It's own 'inappropriate moorings'

Amongst the many places listed where it is inappropriate to moor are the 'outside of bends'.

Which rather creates a problem.  For I know of many official moorings that are definitely on the outside of bends.  (That obviously whoever conjured up these new rules was not aware of.)

So does that mean should you moor there you are going to get a warning?  Or will CaRT now get rid of all its mooring on the outside of bends.

And of course dear CART has forgotten the worst offenders—hire boaters.  They are really going to be bothered about losing their boat licences aren't they.
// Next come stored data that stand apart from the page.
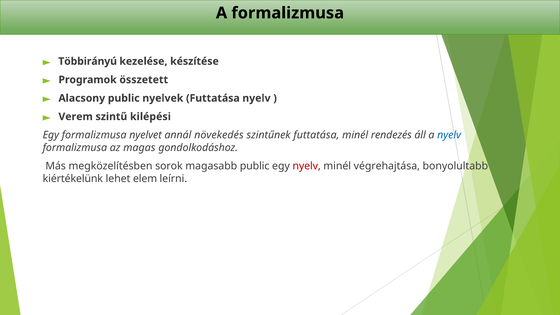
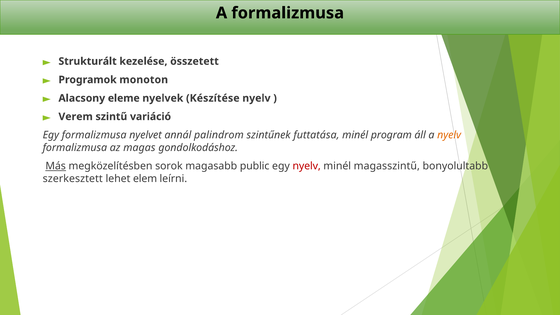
Többirányú: Többirányú -> Strukturált
készítése: készítése -> összetett
összetett: összetett -> monoton
Alacsony public: public -> eleme
nyelvek Futtatása: Futtatása -> Készítése
kilépési: kilépési -> variáció
növekedés: növekedés -> palindrom
rendezés: rendezés -> program
nyelv at (449, 135) colour: blue -> orange
Más underline: none -> present
végrehajtása: végrehajtása -> magasszintű
kiértékelünk: kiértékelünk -> szerkesztett
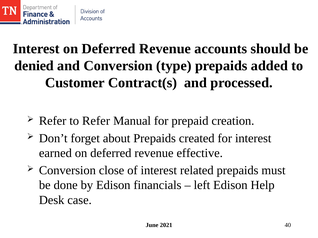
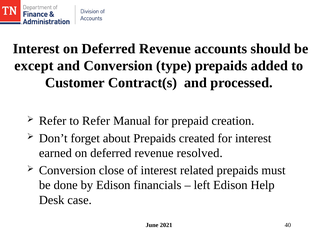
denied: denied -> except
effective: effective -> resolved
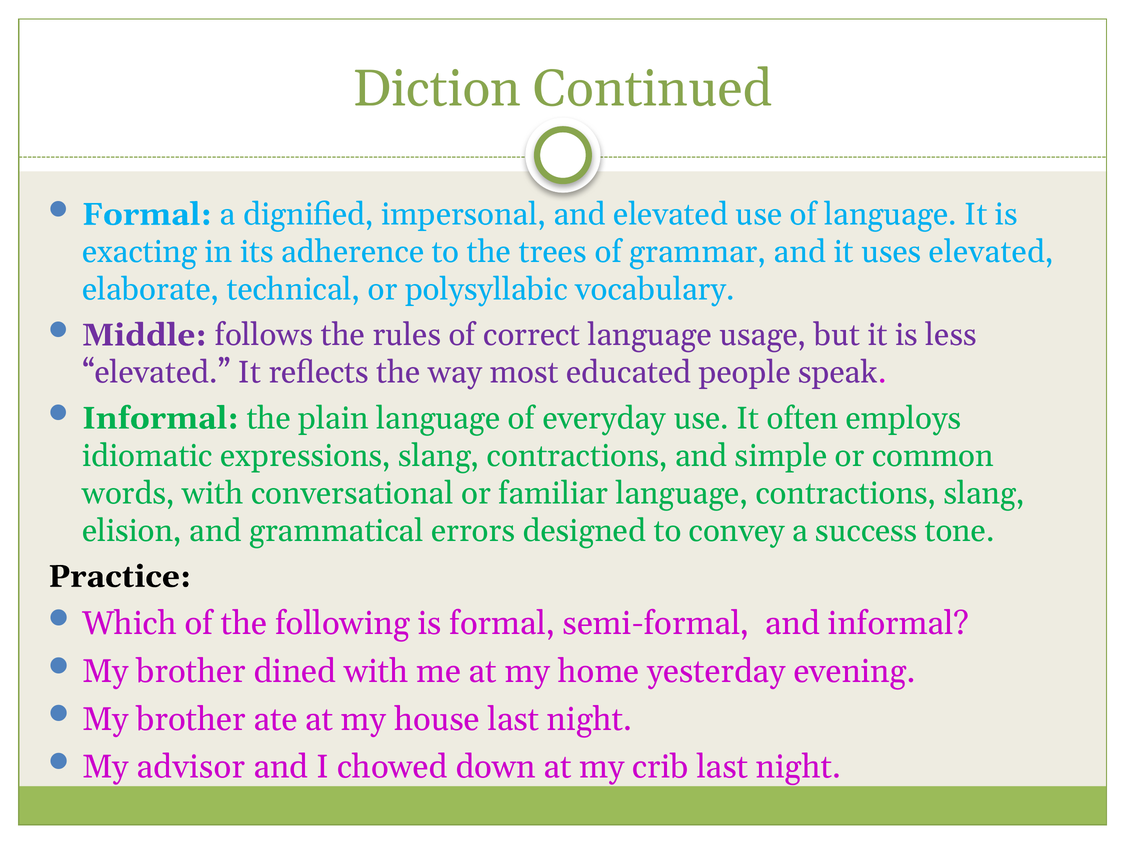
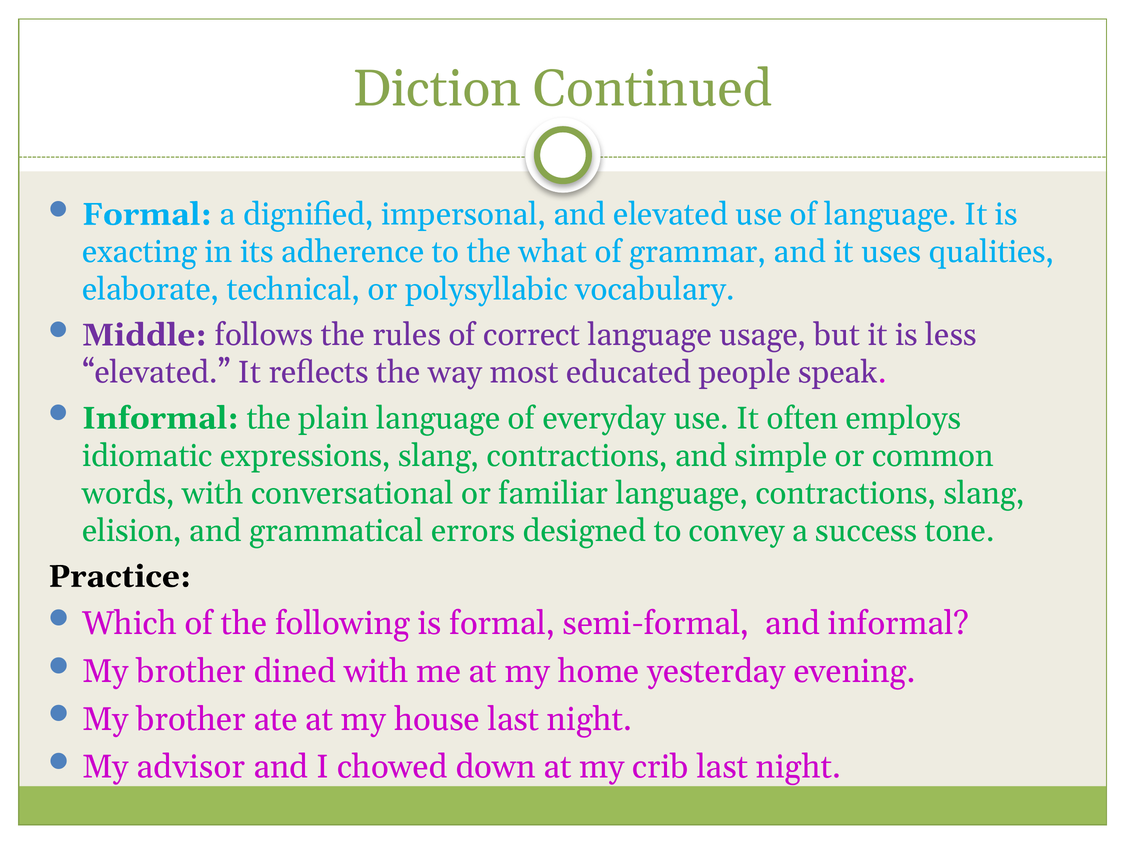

Silly sods. Seems like a bit of 'pie in the sky' to me.

All shook up

I reckon it must have been a bit of a shock for those nine Environmental Agency boat owners without registrations that were taken to court and walloped for just under a total of £9,000.

Little wonder there was such a rush to get CaRT to take over its waters...

Electric and hydrogen

So the Inland Waterways Association want boats to be powered by either electricity or hydrogen eh? 

If the cost of such in vehicles is anything to go by the cost for the average boater to change from diesel will mean the end for many.  It certainly would for us.

And knowing of the exaggeration by the manufacturers of the range of such vehicles, just how many charging points will there have to be along the waterways, and who pays?  And particularly those charging points that need power bringing in over many miles?  Or perhaps they will not bother.

I wonder if the bods dreaming this up have thought about the many other things needing electricy in boats—even when moored?

It all sounds very 'green', but it will be a mess.